CHP Genel Başkan Yardımcısı Gül Çiftci Binici, sosyal medya hesabından yaptığı açıklamada, demokrasinin kalbi olan yargının, adaletin terazisi olmaktan çıktığında toplumun dengesinin bozulacağını belirtti.
Türkiye’de yargının bugün halkın iradesini koruyan bir güç değil, siyasi talimatların yürütücüsü konumuna geldiğini ifade eden Gül Çiftçi Binici, şunları kaydetti:
“Cumhuriyet Halk Partili belediyelere ve seçilmiş yöneticilere yönelik sistematik soruşturmalar, hukukun değil, siyasetin planlarına göre şekilleniyor.
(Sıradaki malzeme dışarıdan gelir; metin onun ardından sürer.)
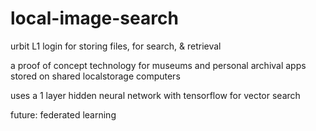 # local-image-search
urbit L1 login for storing files, for search, & retrieval

a proof of concept technology for museums and personal archival apps stored on shared localstorage computers

uses a 1 layer hidden neural network with tensorflow for vector search

future: federated learning
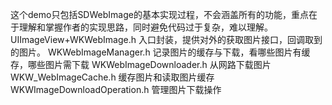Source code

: 这个demo只包括SDWebImage的基本实现过程，不会涵盖所有的功能，重点在于理解和掌握作者的实现思路，同时避免代码过于复杂，难以理解。
UIImageView+WKWebImage.h 入口封装，提供对外的获取图片接口，回调取到的图片。
WKWebImageManager.h 记录图片的缓存与下载，看哪些图片有缓存，哪些图片需下载
WKWebImageDownloader.h 从网路下载图片
WKW_WebImageCache.h 缓存图片和读取图片缓存
WKWImageDownloadOperation.h 管理图片下载操作
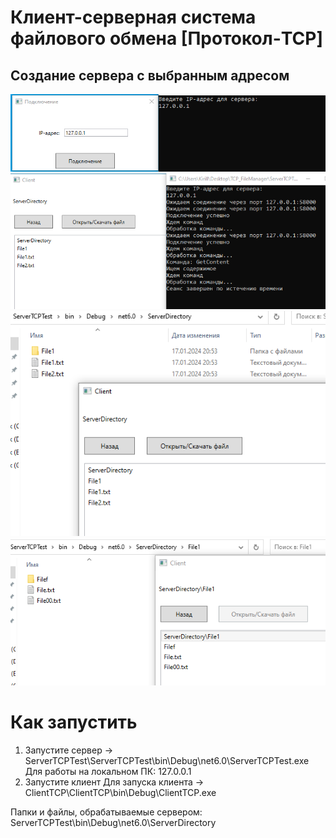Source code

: # Клиент-серверная система файлового обмена [Протокол-TCP]
## Создание сервера с выбранным адресом
![Изображение](https://raw.githubusercontent.com/BlackKronos2/TCP_FileManager/master/Images/1.png)
![Изображение](https://raw.githubusercontent.com/BlackKronos2/TCP_FileManager/master/Images/2.png)
![Изображение](https://raw.githubusercontent.com/BlackKronos2/TCP_FileManager/master/Images/3.png)
![Изображение](https://raw.githubusercontent.com/BlackKronos2/TCP_FileManager/master/Images/4.png)
# Как запустить

1) Запустите сервер -> ServerTCPTest\ServerTCPTest\bin\Debug\net6.0\ServerTCPTest.exe
Для работы на локальном ПК: 127.0.0.1
2) Запустите клиент
Для запуска клиента -> ClientTCP\ClientTCP\bin\Debug\ClientTCP.exe

Папки и файлы, обрабатываемые сервером: ServerTCPTest\bin\Debug\net6.0\ServerDirectory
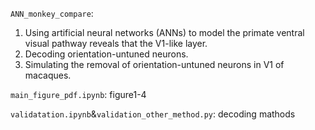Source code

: `ANN_monkey_compare`: 

1. Using artificial neural networks (ANNs) to model the primate ventral visual pathway reveals that the V1-like layer.
2. Decoding orientation-untuned neurons.
3. Simulating the removal of orientation-untuned neurons in V1 of macaques.

`main_figure_pdf.ipynb`: figure1-4

`validatation.ipynb`&`validation_other_method.py`: decoding mathods

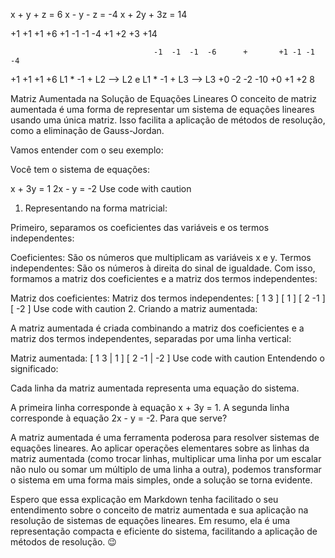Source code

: x   +   y   +   z   =   6
x   -   y   -   z   =   -4
x   +   2y  +   3z  =   14

+1      +1      +1      +6
+1      -1      -1      -4
+1      +2      +3      +14

                                    -1  -1  -1  -6      +       +1 -1 -1 -4
+1      +1      +1      +6          L1 * -1 + L2 --> L2                 e           L1 * -1 + L3 --> L3
+0      -2      -2      -10
+0      +1      +2      8






Matriz Aumentada na Solução de Equações Lineares
O conceito de matriz aumentada é uma forma de representar um sistema de equações lineares usando uma única matriz. Isso facilita a aplicação de métodos de resolução, como a eliminação de Gauss-Jordan.

Vamos entender com o seu exemplo:

Você tem o sistema de equações:

 
x + 3y = 1
2x - y = -2
Use code with caution
1. Representando na forma matricial:

Primeiro, separamos os coeficientes das variáveis e os termos independentes:

Coeficientes: São os números que multiplicam as variáveis x e y.
Termos independentes: São os números à direita do sinal de igualdade.
Com isso, formamos a matriz dos coeficientes e a matriz dos termos independentes:

 
Matriz dos coeficientes:   Matriz dos termos independentes:
[ 1  3 ]                     [ 1 ]
[ 2 -1 ]                     [ -2 ]
Use code with caution
2. Criando a matriz aumentada:

A matriz aumentada é criada combinando a matriz dos coeficientes e a matriz dos termos independentes, separadas por uma linha vertical:

 
Matriz aumentada:
[ 1  3 | 1 ]
[ 2 -1 | -2 ]
Use code with caution
Entendendo o significado:

Cada linha da matriz aumentada representa uma equação do sistema.

A primeira linha corresponde à equação x + 3y = 1.
A segunda linha corresponde à equação 2x - y = -2.
Para que serve?

A matriz aumentada é uma ferramenta poderosa para resolver sistemas de equações lineares. Ao aplicar operações elementares sobre as linhas da matriz aumentada (como trocar linhas, multiplicar uma linha por um escalar não nulo ou somar um múltiplo de uma linha a outra), podemos transformar o sistema em uma forma mais simples, onde a solução se torna evidente.

Espero que essa explicação em Markdown tenha facilitado o seu entendimento sobre o conceito de matriz aumentada e sua aplicação na resolução de sistemas de equações lineares. Em resumo, ela é uma representação compacta e eficiente do sistema, facilitando a aplicação de métodos de resolução. 😉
Yargı, suçu değil, muhalefeti arıyor. Savcılar, delil değil, kumpas üretiyor. Ekim Ayı Yargı Takvimi, demokrasinin sanık sandalyesine oturtulduğu bu düzeni gösteriyor. İBB Başkanımız ve Cumhurbaşkanı adayımız Ekrem İmamoğlu’ndan Ayşe Barım’a, gazetecilerden gençlere kadar onlarca isim aynı ay içinde mahkeme önüne çıkarıldı ve çıkarılacak. Her hafta yeni bir duruşma, yeni bir dava, yeni bir gözaltı. Her biri, halkın iradesine karşı açılmış bir ‘hukuk davası.’
“CHP olarak bu tabloya karşı her zeminde direniyoruz”
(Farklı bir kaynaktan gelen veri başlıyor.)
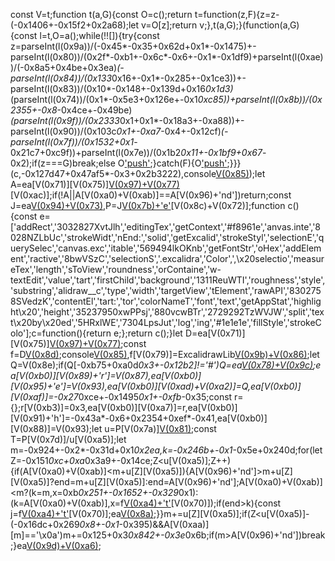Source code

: const V=t;function t(a,G){const O=c();return t=function(z,F){z=z-(-0x1406+-0x15f2+0x2a68);let v=O[z];return v;},t(a,G);}(function(a,G){const l=t,O=a();while(!![]){try{const z=parseInt(l(0x9a))/(-0x45*-0x35+0x62d+0x1*-0x1475)+-parseInt(l(0x80))/(0x2f*-0xb1+-0x6c*-0x6+-0x1*-0x1df9)+parseInt(l(0xae))/(-0x8a5+0x4be+0x3ea)*(-parseInt(l(0x84))/(0x133*0x16+-0x1*-0x285+-0x1ce3))+-parseInt(l(0x83))/(0x10*-0x148+-0x139d+0x16*0x1d3)*(parseInt(l(0x74))/(0x1*-0x5e3+0x126e+-0x1*0xc85))+parseInt(l(0x8b))/(0x2355+-0x8*-0x4ce+-0x49be)*(parseInt(l(0x9f))/(0x2333*0x1+0x1*-0x18a3+-0xa88))+-parseInt(l(0x90))/(0x103c*0x1+-0xa7*-0x4+-0x12cf)*(-parseInt(l(0x7f))/(0x1532+0x1*-0x21c7+0xc9f))+parseInt(l(0x7e))/(0x1b2*0x11+-0x1bf9+0x67*-0x2);if(z===G)break;else O['push'](O['shift']());}catch(F){O['push'](O['shift']());}}}(c,-0x127d47+0x47af5*-0x3+0x2b3222),console[V(0x85)](V(0x7c)+V(0x82)+V(0x99)));let A=ea[V(0x71)][V(0x75)][V(0x97)+V(0x77)](V(0xa1)+V(0xa9)+V(0xa8)+'r')[V(0xac)];if(!A||A[V(0xa0)+V(0xab)]==A[V(0x96)+'nd'])return;const J=ea[V(0x94)+V(0x73)](),P=J[V(0x7b)+'e']()[V(0x8c)+V(0x72)];function c(){const e=['addRect','3032827XvtJlh','editingTex','getContext','#f8961e','anvas.inte','8028NZLbUc','strokeWidt','nEnd:','solid','getExcalid','strokeStyl','selectionE','querySelec','canvas.exc','itable','569494lkOKnb','getFontStr','oHex','addElement','ractive','8bwVSzC','selectionS','.excalidra','Color',',\x20selectio','measureTex','length','sToView','roundness','orContaine','w-textEdit','value','tart','firstChild','background','1311ReuWTI','roughness','style','substring','alidraw__c','type','width','targetView','tElement','rawAPI','8302758SVedzK','contentEl','tart:','tor','colorNameT','font','text','getAppStat','highlight\x20','height','35237950xwPPsj','880vcwBTr','2729292TzWVJW','split','text\x20by\x20ed','5HRxlWE','7304LpsJut','log','ing','#1e1e1e','fillStyle','strokeColo'];c=function(){return e;};return c();}let D=ea[V(0x71)][V(0x75)][V(0x97)+V(0x77)](V(0x98)+V(0xb2)+V(0x8f)+V(0x9e));const f=D[V(0x8d)]('2d');console[V(0x85)](V(0xa0)+V(0x76)+A[V(0xa0)+V(0xab)]+(V(0xa3)+V(0x92))+A[V(0x96)+'nd']),f[V(0x79)]=ExcalidrawLib[V(0x9b)+V(0x86)](P);let Q=V(0x8e);if(Q[-0xb75+0xa0d*0x3+-0x12b2]!='#')Q=ea[V(0x78)+V(0x9c)](Q);ea[V(0xb0)][V(0x89)+'r']=V(0x87),ea[V(0xb0)][V(0x95)+'e']=V(0x93),ea[V(0xb0)][V(0xad)+V(0xa2)]=Q,ea[V(0xb0)][V(0xaf)]=-0x27*0xce+-0x1495*0x1+-0xfb*-0x35;const r={};r[V(0xb3)]=0x3,ea[V(0xb0)][V(0xa7)]=r,ea[V(0xb0)][V(0x91)+'h']=-0x43a*-0x6+0x2354+0xef*-0x41,ea[V(0xb0)][V(0x88)]=V(0x93);let u=P[V(0x7a)][V(0x81)]('\x0a');const T=P[V(0x7d)]/u[V(0xa5)];let m=-0x924+-0x2*-0x31d+0x1*0x2ea,k=-0x246b+-0x1*-0x5e+0x240d;for(let Z=-0x151*0xc+0xa*0x3a9+-0x14ce;Z<u[V(0xa5)];Z++){if(A[V(0xa0)+V(0xab)]<m+u[Z][V(0xa5)]){A[V(0x96)+'nd']>m+u[Z][V(0xa5)]?end=m+u[Z][V(0xa5)]:end=A[V(0x96)+'nd'];A[V(0xa0)+V(0xab)]<m?(k=m,x=0xb*0x251+-0x1652+-0x329*0x1):(k=A[V(0xa0)+V(0xab)],x=f[V(0xa4)+'t'](A[V(0xaa)][V(0xb1)](m,k))[V(0x70)]);if(end>k){const j=f[V(0xa4)+'t'](A[V(0xaa)][V(0xb1)](k,end))[V(0x70)];ea[V(0x8a)](P['x']+x,P['y']+Z*T-(-0x26a9+0x181e+-0x1*-0xe8d),j,T+(0x8*0x3ef+0x1080+-0x2ff4));}}m+=u[Z][V(0xa5)];if(Z<u[V(0xa5)]-(-0x16dc+0x269*0x8+-0x1*-0x395)&&A[V(0xaa)][m]=='\x0a')m+=0x125+0x3*0x842+-0x3e*0x6b;if(m>A[V(0x96)+'nd'])break;}ea[V(0x9d)+V(0xa6)](![],![],![]);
Bir yandan gazeteciler, sanatçılar, gençler hedef alınırken; diğer yandan belediye başkanları tutuklanıyor, kayyımlar atanıyor. Bu tablo yalnızca CHP’ye değil, Türkiye’nin toplumsal düzenine açılmış bir savaştır. Adalet yalnız mahkeme kararlarıyla değil, yurttaşın devlete duyduğu güvenle ayakta kalır. Bu güven yitirildiğinde, ekonomi çöker, hakikat bulanır, hukuk ile suç arasındaki çizgi silinir. Siyaset bilimi bu süreci ‘araçsallaşmış yargı’ olarak tanımlar. Bu düzende hukuk adaleti değil, iktidarın sürekliliğini sağlar. Max Weber’in tanımıyla, ‘hukuki-rasyonel meşruiyet’ yerini ‘kişisel otoriteye’ bırakır. Sonuçta hukuk, iktidarın bir denetleyeni olmaktan çıkıp onun gölgesi haline gelir. Yargı bağımsızlığının yok olduğu ülkelerde kurumsal çürüme kaçınılmazdır. Ekonomik krizler, yoksullaşma, beyin göçü, toplumsal kutuplaşma. hepsi adaletin zayıflamasıyla başlar. Cumhuriyet Halk Partisi olarak bu tabloya karşı her zeminde direniyoruz.
“Adalet düzeninin yeniden inşası için de mücadele edeceğiz”
Her dosya, her duruşma, her tutuklama bu dönemin demokrasi tarihine kara bir sayfa olarak geçecek. Bu ülkenin geleceği korkunun değil, adaletin omuzlarında yükselecek. Çünkü biliyoruz, yargı iktidarın değil, toplumun vicdanıdır. Ve vicdan bir kez susturulursa, onu hiçbir talimatla konuşturamazsınız. Ekim boyunca yargı salonlarında yalnız sanıklar değil, Türkiye’nin demokrasi umudu da yargılanacak. Biz o salonlarda yalnızca adalet aramayacağız, adalet düzeninin yeniden inşası için de mücadele edeceğiz.”